Der schwedische Autor John Ajvide Lindquist hat mit dem ersten Band um Kim Ribbing auf sich aufmerksam gemacht und die vielen guten Bewertungen seines Thrillers haben bei mir eine hohe Erwartungshaltung und viel Vorfreude erzeugt, in sein neues Werk einzusteigen. Er erzählt die Geschichte in einem sehr gut zu lesenden und eine bei mir Sogwirkung auslösenden Schreibstil. Der Spannungsbogen wird mit der Entführung sehr gut aufgebaut und über die weiteren Entwicklungen auf einem guten Niveau gehalten. Lindquist arbeitet dabei mit vielen Perspektivwechseln, die den handelnden Personen sehr viel Tiefe und Raum geben und der Geschichte zusätzliches Tempo verleiht. Allerdings verliert er sich dabei aus meiner Sicht manchmal in Details, so dass leichte Längen auftreten. Es gelingt ihm dabei aber auch Sympathien für Täter zu erzeugen, so dass ich als Leser nicht mehr genau wusste, ob ich mir eine Auflösung des Falls wünschen sollte oder nicht. Das ganze konnte mich bis zum finale in den Bann ziehen.

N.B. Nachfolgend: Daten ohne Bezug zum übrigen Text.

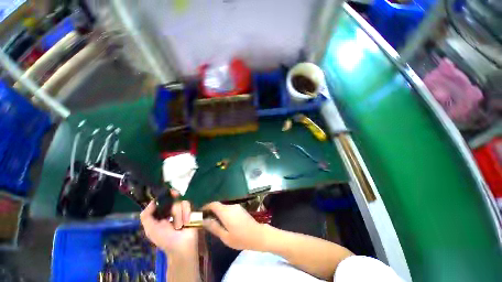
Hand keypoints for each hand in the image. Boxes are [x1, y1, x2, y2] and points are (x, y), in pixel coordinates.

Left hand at [140, 192, 196, 255]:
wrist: (182, 246)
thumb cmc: (165, 239)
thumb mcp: (151, 229)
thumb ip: (147, 216)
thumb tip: (152, 201)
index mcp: (161, 214)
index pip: (162, 200)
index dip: (163, 196)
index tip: (164, 193)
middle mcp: (172, 209)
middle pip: (171, 199)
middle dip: (172, 203)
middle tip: (173, 203)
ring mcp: (182, 209)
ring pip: (179, 203)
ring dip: (178, 215)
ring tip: (179, 226)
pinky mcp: (191, 209)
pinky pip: (187, 205)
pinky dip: (186, 214)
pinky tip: (186, 222)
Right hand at [202, 202, 267, 250]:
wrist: (258, 235)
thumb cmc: (241, 238)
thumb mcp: (225, 237)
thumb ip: (214, 227)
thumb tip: (204, 220)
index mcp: (226, 212)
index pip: (214, 204)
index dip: (206, 207)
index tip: (201, 213)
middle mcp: (231, 206)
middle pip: (218, 205)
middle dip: (212, 211)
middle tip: (206, 221)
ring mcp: (237, 207)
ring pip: (224, 207)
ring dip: (218, 213)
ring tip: (214, 223)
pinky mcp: (240, 209)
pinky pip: (229, 209)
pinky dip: (224, 213)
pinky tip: (224, 222)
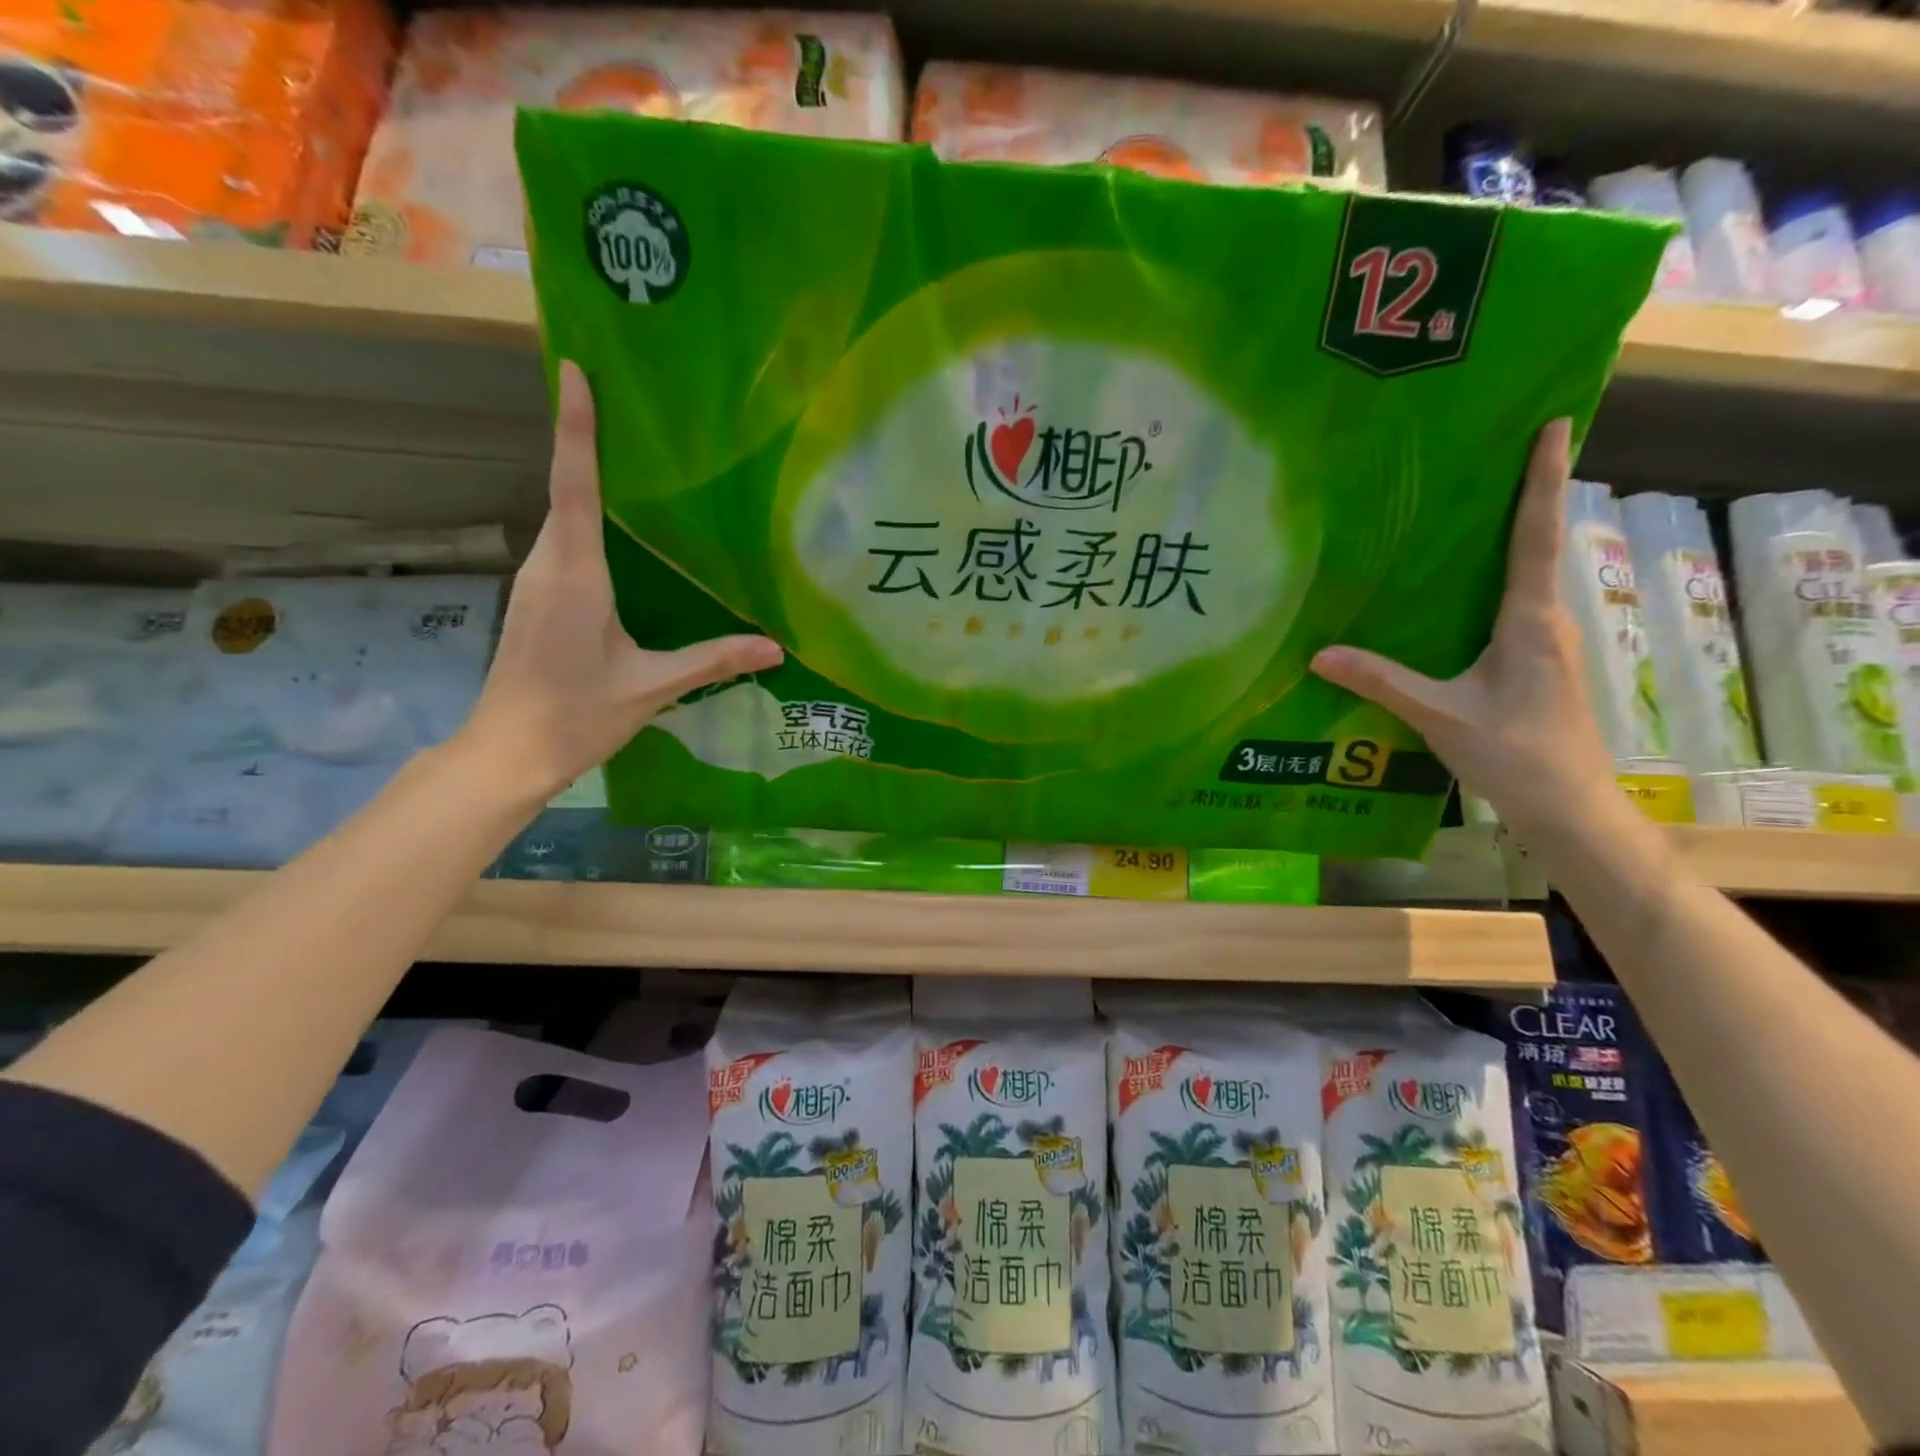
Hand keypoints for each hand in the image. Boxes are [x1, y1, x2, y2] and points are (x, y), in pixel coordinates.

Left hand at [458, 360, 782, 799]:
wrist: (507, 753)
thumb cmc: (575, 716)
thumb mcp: (651, 687)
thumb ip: (712, 661)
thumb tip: (776, 648)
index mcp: (577, 576)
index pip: (574, 486)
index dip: (576, 428)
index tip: (574, 370)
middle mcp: (549, 566)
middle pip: (566, 489)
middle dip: (586, 440)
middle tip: (620, 398)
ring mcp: (536, 582)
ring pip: (563, 517)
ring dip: (585, 480)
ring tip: (627, 454)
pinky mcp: (536, 600)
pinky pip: (564, 544)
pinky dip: (586, 520)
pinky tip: (618, 532)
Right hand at [1309, 418, 1616, 842]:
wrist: (1571, 808)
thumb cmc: (1515, 754)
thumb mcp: (1438, 715)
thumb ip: (1380, 680)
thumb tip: (1319, 654)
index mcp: (1530, 621)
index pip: (1535, 537)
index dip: (1543, 480)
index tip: (1557, 424)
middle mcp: (1547, 622)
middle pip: (1539, 545)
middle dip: (1528, 496)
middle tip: (1502, 453)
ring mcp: (1547, 646)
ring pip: (1528, 578)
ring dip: (1512, 539)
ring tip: (1475, 511)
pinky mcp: (1537, 666)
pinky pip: (1514, 608)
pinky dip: (1495, 583)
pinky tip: (1459, 594)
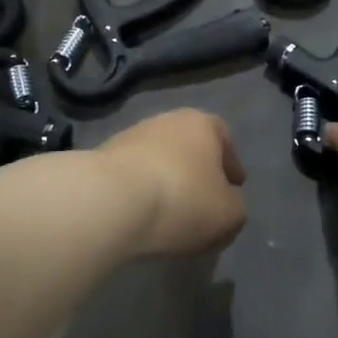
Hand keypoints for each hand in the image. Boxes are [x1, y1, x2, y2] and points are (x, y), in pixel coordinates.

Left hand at [96, 109, 247, 258]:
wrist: (109, 202)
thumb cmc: (181, 200)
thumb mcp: (229, 214)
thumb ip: (235, 206)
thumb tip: (225, 202)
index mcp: (202, 124)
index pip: (223, 138)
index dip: (231, 165)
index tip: (233, 189)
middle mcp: (166, 121)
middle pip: (188, 148)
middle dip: (197, 173)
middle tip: (202, 204)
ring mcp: (129, 137)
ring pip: (158, 161)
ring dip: (166, 183)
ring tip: (170, 216)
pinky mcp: (101, 160)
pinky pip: (132, 178)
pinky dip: (140, 194)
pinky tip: (142, 217)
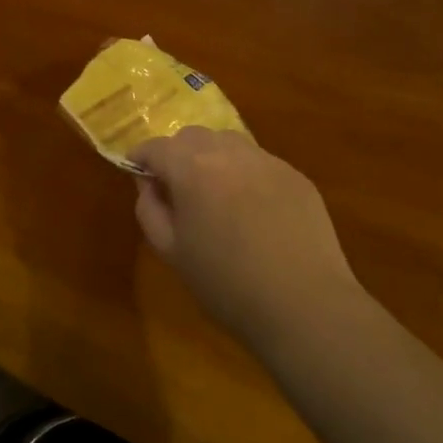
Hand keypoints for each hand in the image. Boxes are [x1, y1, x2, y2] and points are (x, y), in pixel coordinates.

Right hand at [130, 128, 360, 348]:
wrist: (305, 305)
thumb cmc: (227, 284)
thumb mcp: (172, 252)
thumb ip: (150, 210)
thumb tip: (149, 185)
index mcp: (191, 167)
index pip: (156, 147)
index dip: (141, 158)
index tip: (136, 173)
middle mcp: (229, 152)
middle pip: (192, 137)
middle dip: (177, 155)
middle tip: (177, 188)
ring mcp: (267, 160)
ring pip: (228, 143)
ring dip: (213, 159)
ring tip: (216, 196)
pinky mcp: (296, 176)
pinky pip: (259, 163)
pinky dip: (246, 175)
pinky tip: (254, 211)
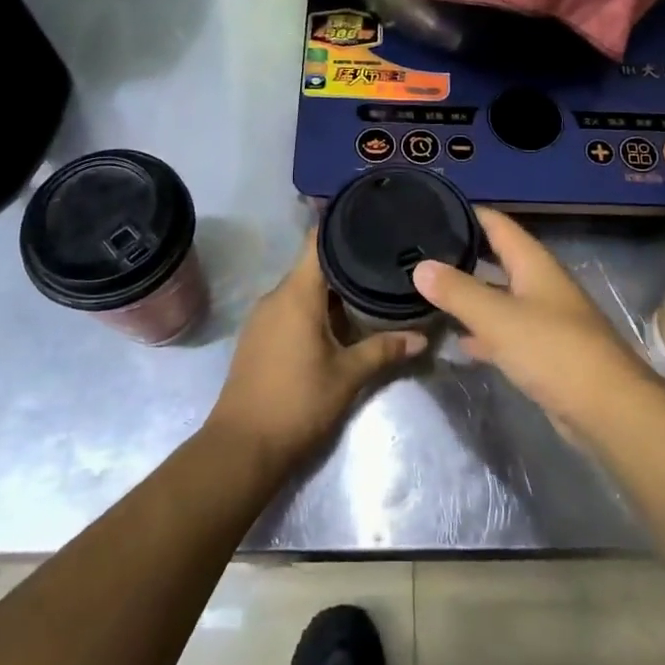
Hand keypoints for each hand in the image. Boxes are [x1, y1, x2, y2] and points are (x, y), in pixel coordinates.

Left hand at [206, 232, 426, 474]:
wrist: (242, 447)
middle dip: (347, 262)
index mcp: (296, 293)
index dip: (342, 225)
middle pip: (313, 265)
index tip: (370, 216)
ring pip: (302, 289)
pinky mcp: (258, 337)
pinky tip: (339, 320)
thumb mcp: (348, 375)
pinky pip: (290, 308)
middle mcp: (275, 296)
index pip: (317, 242)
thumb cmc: (297, 402)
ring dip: (331, 289)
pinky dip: (314, 307)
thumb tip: (422, 337)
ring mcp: (262, 317)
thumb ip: (384, 350)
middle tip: (384, 258)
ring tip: (369, 287)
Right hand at [413, 207, 659, 435]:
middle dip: (463, 254)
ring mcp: (544, 319)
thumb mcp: (498, 317)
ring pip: (499, 297)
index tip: (431, 208)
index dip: (467, 213)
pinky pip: (506, 332)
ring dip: (470, 294)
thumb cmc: (554, 350)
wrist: (608, 409)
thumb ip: (458, 291)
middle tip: (420, 252)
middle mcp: (540, 284)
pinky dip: (482, 332)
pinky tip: (457, 339)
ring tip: (428, 291)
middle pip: (498, 259)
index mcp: (534, 263)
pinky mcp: (544, 352)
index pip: (497, 224)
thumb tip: (421, 266)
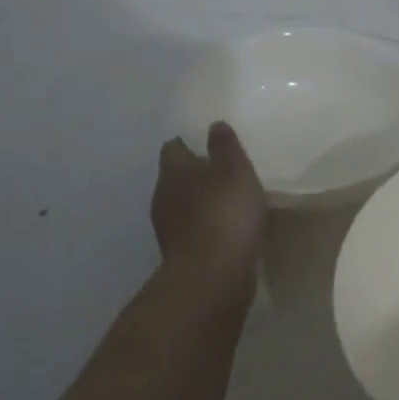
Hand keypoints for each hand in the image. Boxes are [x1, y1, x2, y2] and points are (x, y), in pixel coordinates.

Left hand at [153, 123, 265, 288]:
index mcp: (174, 172)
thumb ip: (225, 147)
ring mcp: (169, 229)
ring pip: (183, 206)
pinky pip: (194, 232)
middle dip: (194, 175)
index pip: (173, 149)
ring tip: (227, 202)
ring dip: (201, 203)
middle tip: (220, 172)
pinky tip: (227, 230)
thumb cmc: (225, 212)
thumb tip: (214, 125)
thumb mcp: (235, 170)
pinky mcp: (181, 255)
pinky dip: (207, 227)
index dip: (187, 144)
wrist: (213, 275)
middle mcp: (163, 197)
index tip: (204, 144)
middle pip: (175, 179)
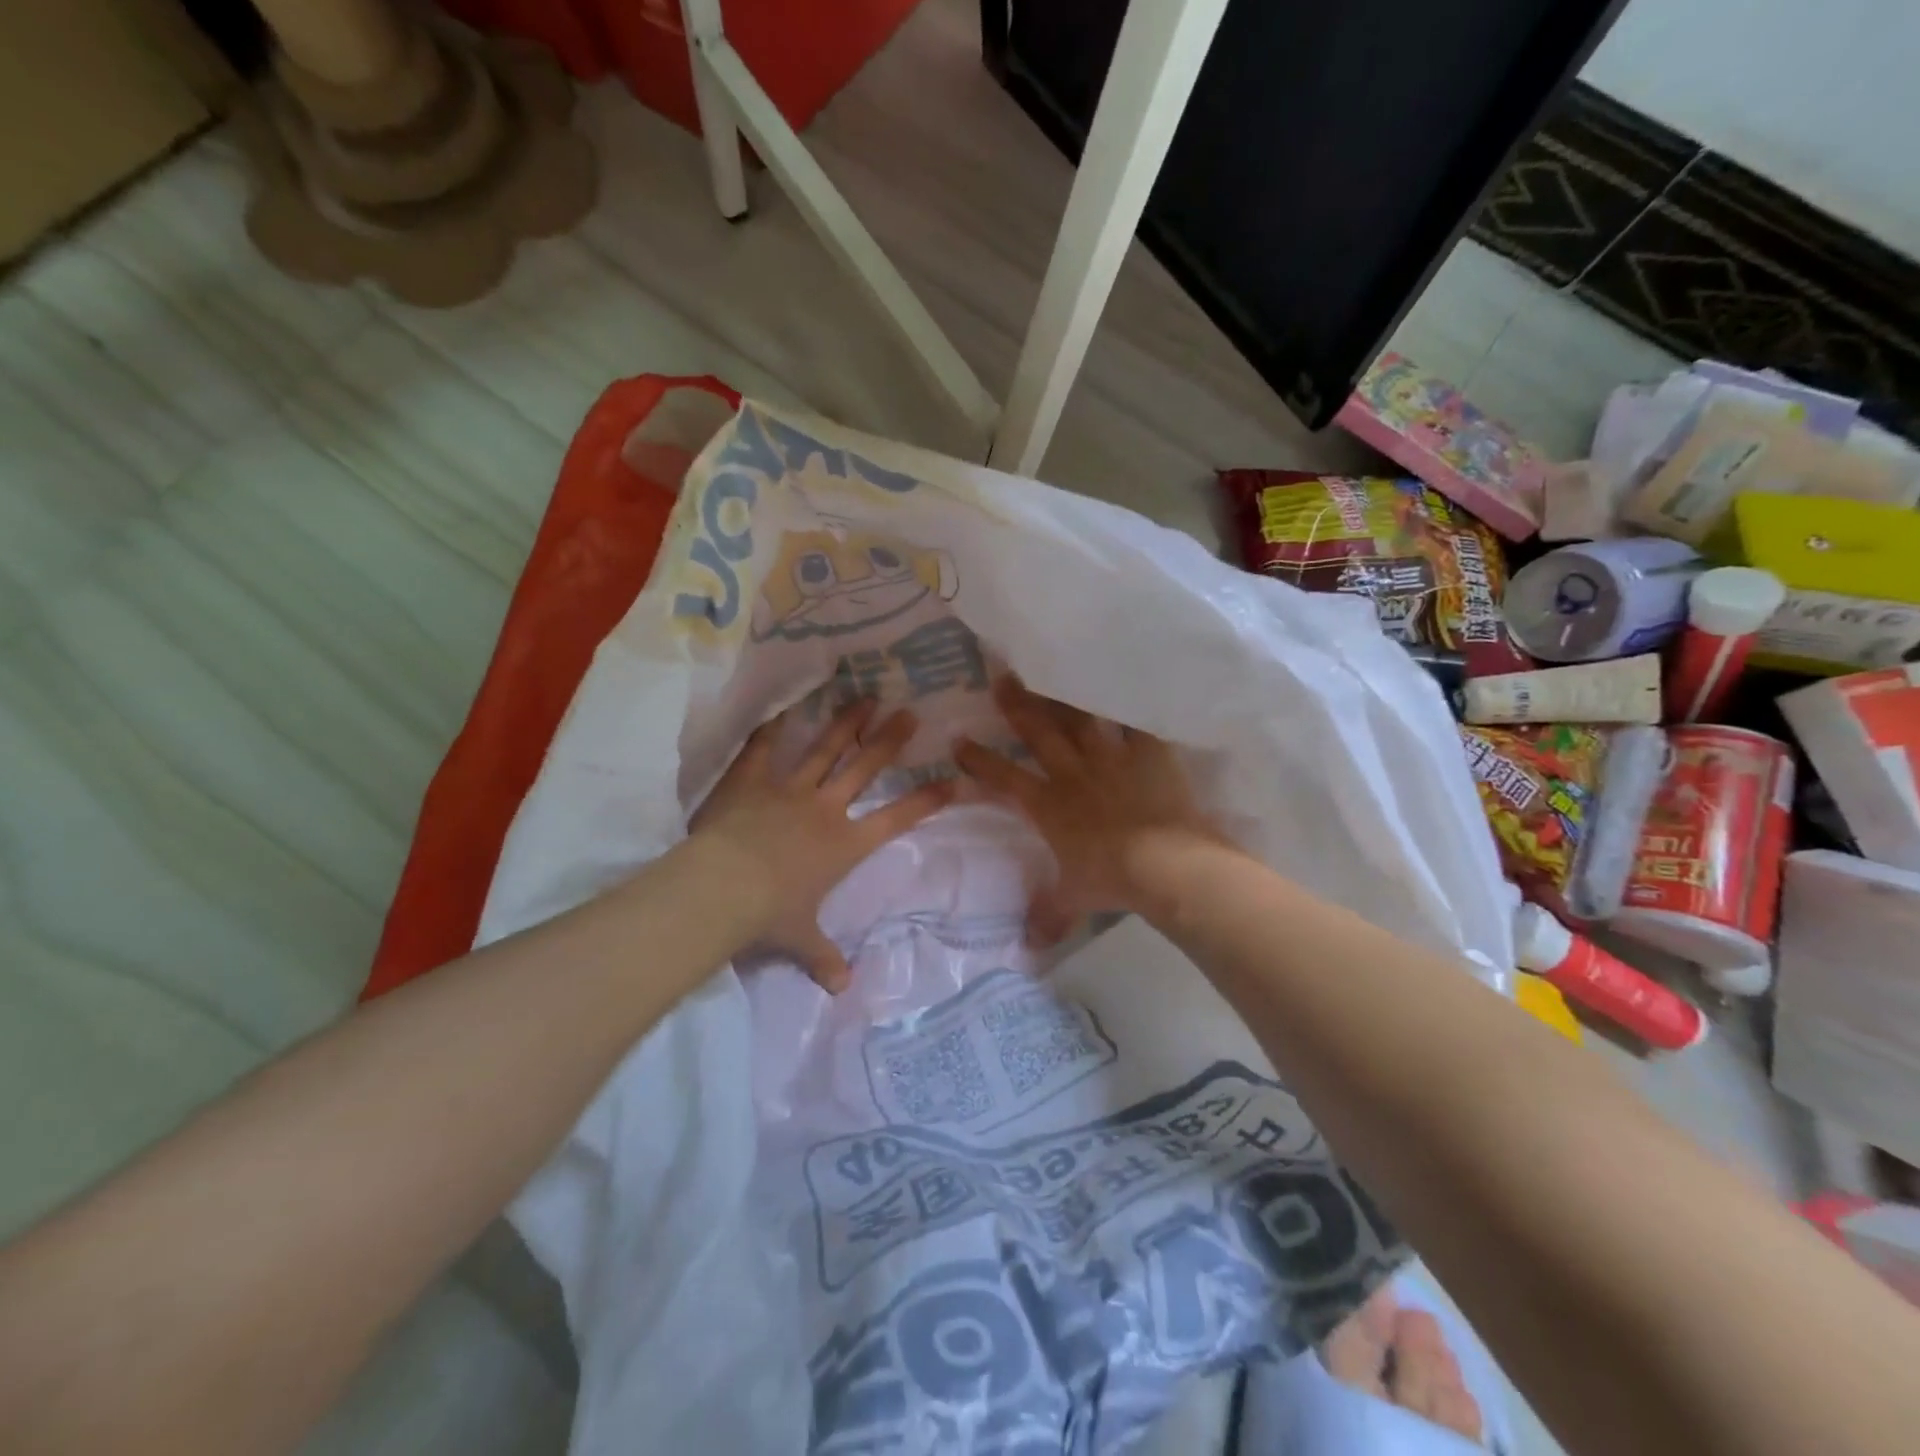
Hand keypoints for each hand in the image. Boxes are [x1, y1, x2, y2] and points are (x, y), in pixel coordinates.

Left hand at [690, 698, 953, 991]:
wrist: (722, 888)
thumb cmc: (769, 915)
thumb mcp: (800, 939)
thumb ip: (823, 957)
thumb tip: (842, 987)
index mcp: (843, 845)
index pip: (895, 820)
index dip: (925, 801)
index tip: (952, 781)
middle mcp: (824, 809)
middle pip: (864, 768)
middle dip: (889, 741)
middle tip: (909, 714)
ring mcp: (788, 789)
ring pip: (824, 749)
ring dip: (846, 723)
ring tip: (865, 697)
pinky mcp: (751, 781)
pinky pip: (763, 749)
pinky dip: (772, 729)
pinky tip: (782, 709)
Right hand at [955, 678, 1224, 945]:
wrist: (1165, 866)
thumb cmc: (1112, 880)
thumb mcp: (1074, 898)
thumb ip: (1049, 916)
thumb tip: (1029, 947)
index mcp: (1049, 805)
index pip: (1005, 779)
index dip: (980, 761)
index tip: (958, 742)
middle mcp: (1073, 773)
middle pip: (1038, 733)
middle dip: (1016, 706)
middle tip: (1001, 677)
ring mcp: (1110, 758)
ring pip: (1080, 718)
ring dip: (1064, 695)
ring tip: (1054, 669)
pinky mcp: (1147, 752)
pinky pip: (1137, 721)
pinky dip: (1132, 703)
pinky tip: (1129, 681)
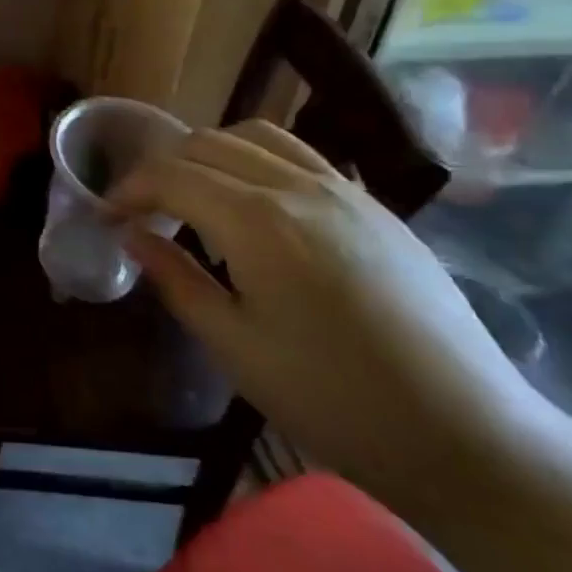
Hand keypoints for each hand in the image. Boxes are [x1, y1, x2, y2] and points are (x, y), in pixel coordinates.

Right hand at [109, 120, 547, 508]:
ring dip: (211, 154)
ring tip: (195, 194)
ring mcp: (346, 190)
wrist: (465, 434)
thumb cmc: (332, 399)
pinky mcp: (376, 207)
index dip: (129, 189)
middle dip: (163, 167)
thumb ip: (176, 280)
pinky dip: (258, 160)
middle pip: (209, 144)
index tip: (106, 215)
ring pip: (258, 136)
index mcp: (258, 222)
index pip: (172, 176)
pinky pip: (302, 156)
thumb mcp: (234, 346)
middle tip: (143, 209)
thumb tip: (132, 235)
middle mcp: (299, 187)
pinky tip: (256, 205)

Insgesamt ist "Signum - Finstere Nacht. Ewige Schuld. Kalte Rache" für mich ein gelungener Thriller, der mich in erster Linie mit sehr interessant und intensiv charakterisierten Protagonisten, einer spannenden Story und dem Erzähltalent des Autors überzeugen konnte. Ich empfehle das Buch daher sehr gerne weiter und bewerte es mit guten vier von fünf Sternen.